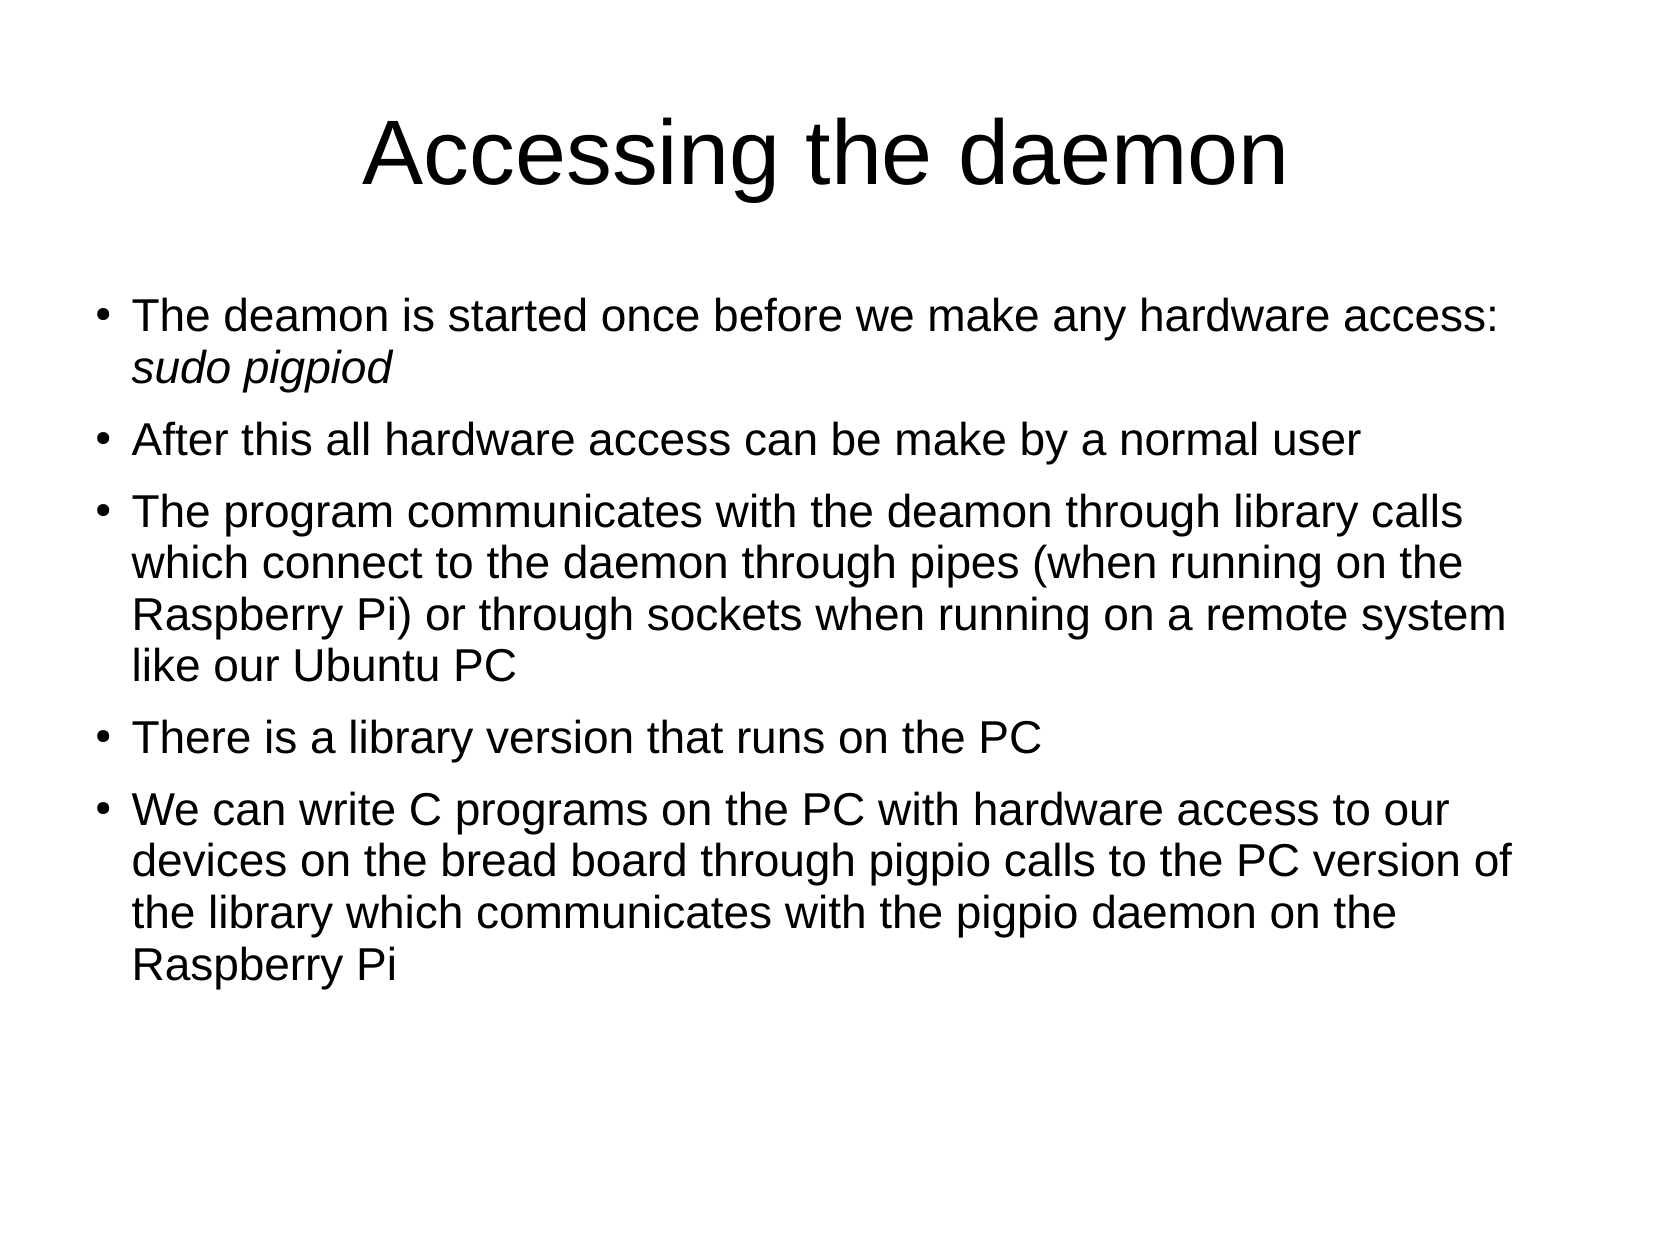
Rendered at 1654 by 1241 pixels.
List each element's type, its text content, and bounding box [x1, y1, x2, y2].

title Accessing the daemon [82, 49, 1571, 257]
list The deamon is started once before we make any hardware access: sudo pigpiod After this all hardware access can be make by a normal user The program communicates with the deamon through library calls which connect to the daemon through pipes (when running on the Raspberry Pi) or through sockets when running on a remote system like our Ubuntu PC There is a library version that runs on the PC We can write C programs on the PC with hardware access to our devices on the bread board through pigpio calls to the PC version of the library which communicates with the pigpio daemon on the Raspberry Pi [82, 290, 1571, 1010]
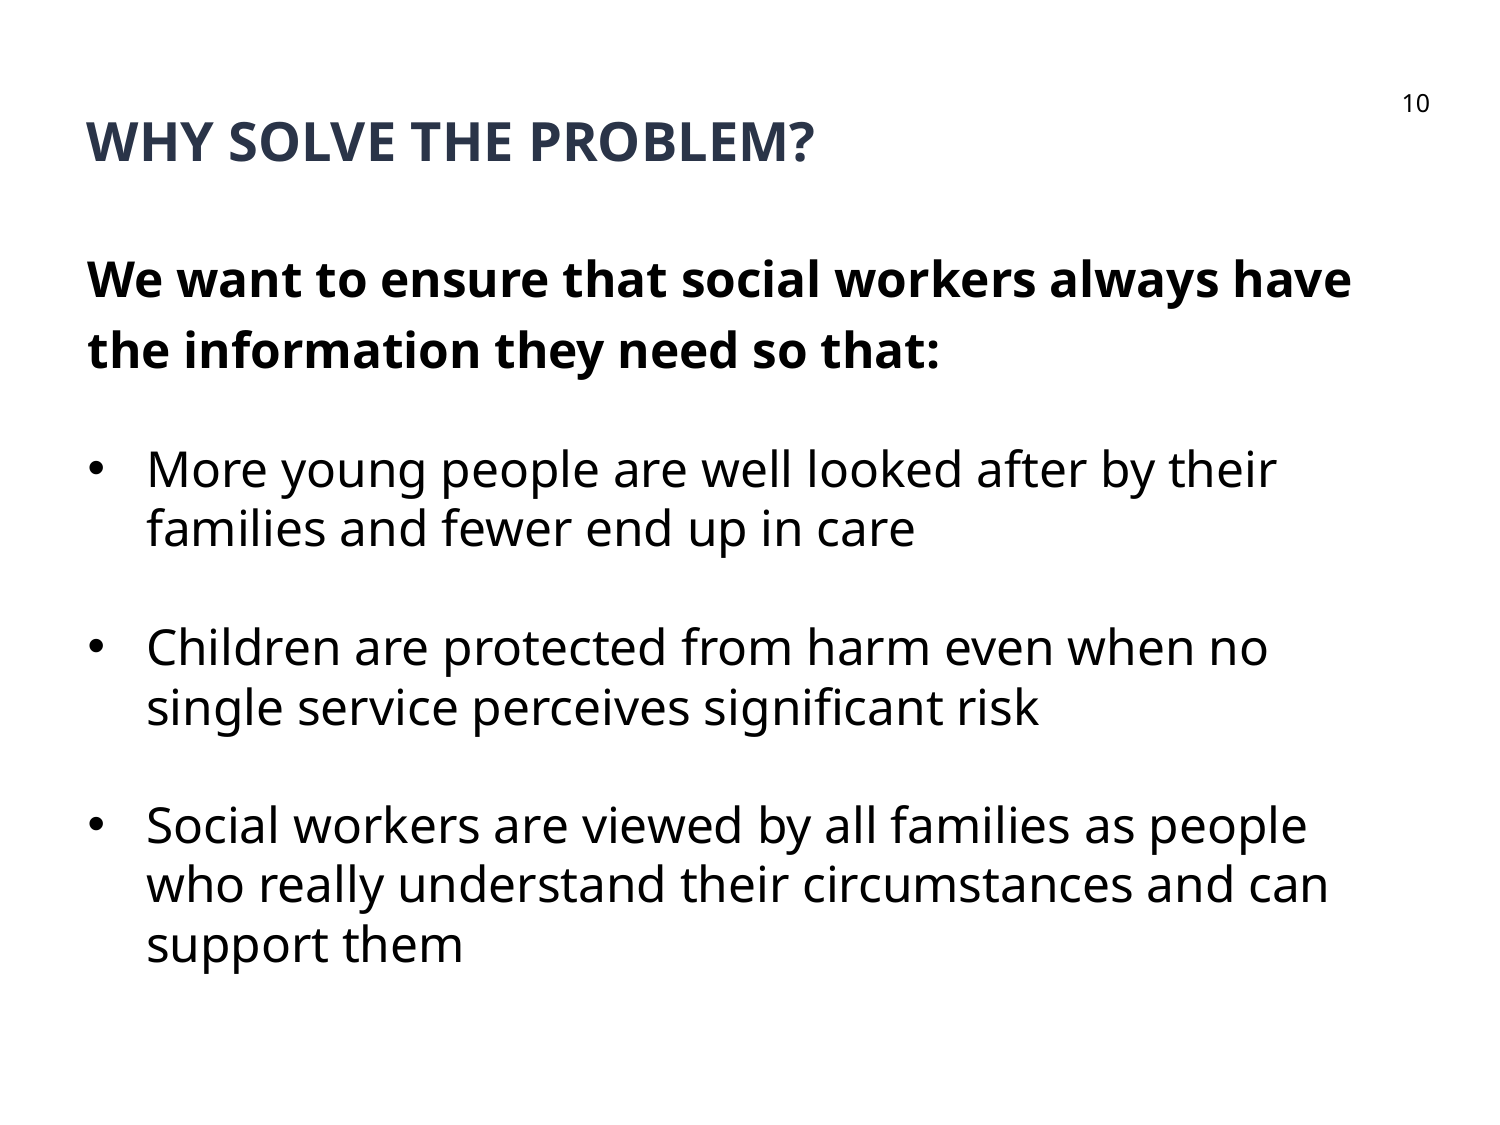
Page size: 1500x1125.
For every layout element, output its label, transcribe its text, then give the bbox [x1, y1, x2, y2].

——

● **DO THIS**: Return, unchanged, everything from the line containing "Page size: 1500x1125." down to the end of the records.

● **EXERCISE ANSWER**:
Page size: 1500x1125.
For every layout element, output its label, transcribe its text, then give the bbox [x1, y1, x2, y2].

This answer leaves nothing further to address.